So, this isn‘t much different than that. It has more energy because I think the comparison of Jimmy Carter and Obama are very stark differences. Obama is so much more liberal and has done so much more harm to this country than Jimmy Carter ever dreamed about. It has created even more energy, and just average Americans getting involved in the political process.

O‘DONNELL: By the way—

DELAY: And they took over the Republican Party.

O‘DONNELL: By the way, I‘m sorry for rushing into the questions. I did want to welcome you into this show, Tom. I‘m very grateful for you doing it. But I‘m so eager to get to this, having you here that I‘m just rushing into these questions. But let‘s keep going.

DELAY: OK.

O‘DONNELL: The establishment Republican Party, it seemed to me, was reluctant to join forces with the Tea Party at first, but your old Texas Republican rival Dick Armey seemed to jump in early and bring Republicans and Tea Partiers together.

Where would they be now if Dick Armey hadn‘t brokered, from where I‘m sitting, brokered that union between the Tea Party and the Republican Party?
========
**PROBLEMS TO SOLVE:**
**a)** List every person named in the spoken lines of the interview transcript, leaving out the speaker labels.
**b)** Give a continuation of the interview transcript, starting after O'Donnell's question about Dick Armey.
None of the material is needed.

**RAW DATA:**
========
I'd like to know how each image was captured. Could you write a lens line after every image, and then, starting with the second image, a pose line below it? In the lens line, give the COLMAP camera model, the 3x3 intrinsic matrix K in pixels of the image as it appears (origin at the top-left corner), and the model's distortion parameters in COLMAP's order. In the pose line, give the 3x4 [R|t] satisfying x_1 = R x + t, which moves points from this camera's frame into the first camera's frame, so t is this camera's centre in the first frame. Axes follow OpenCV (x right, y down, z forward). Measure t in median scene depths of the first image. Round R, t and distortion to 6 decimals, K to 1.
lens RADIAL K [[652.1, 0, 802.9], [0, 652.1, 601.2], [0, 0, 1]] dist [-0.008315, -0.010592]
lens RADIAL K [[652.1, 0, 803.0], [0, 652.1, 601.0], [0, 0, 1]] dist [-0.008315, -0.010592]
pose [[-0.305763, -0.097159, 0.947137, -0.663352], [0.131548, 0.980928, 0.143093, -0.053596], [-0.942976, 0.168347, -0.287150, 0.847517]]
========
**TASK-BY-TASK RESULTS:**
**a)** Jimmy Carter, Obama, Tom, Dick Armey

**b)**
DELAY: I think Dick Armey just saw a parade and jumped in front of it. It would—I don‘t think he did anything to energize the Tea Party movement more than the people themselves. They were going along quite well before Dick Armey showed up. He did help in training them and guiding them and advising them.

But the Tea Party movement, they didn‘t any former politicians. They didn‘t want any Republicans. They were—they were a movement unto themselves and they grew like pouring gasoline on a fire.

Every time President Obama would open his mouth, it probably increased the size of the Tea Party by thousands, and especially when they passed the health care reform. That had more to do with energizing the American people than anything else.

O‘DONNELL: I want to read you something that Richard Viguerie, a long-time Republican activist, said in “The New York Times” recently. He said, “We‘re all on the same page until the polls close November 2nd. Then a massive, almost historic battle for the heart and soul of the Republican Party begins.”

Who do you think is going to win that battle?

DELAY: They‘ve already won it. Richard Viguerie is behind the times.

We‘ve just been through a whole party building process, the primaries, going into the general election, energizing people to come work for Republicans, people voting for Republicans, people getting involved in the precinct conventions, their state conventions. And so, all of that work has already been done.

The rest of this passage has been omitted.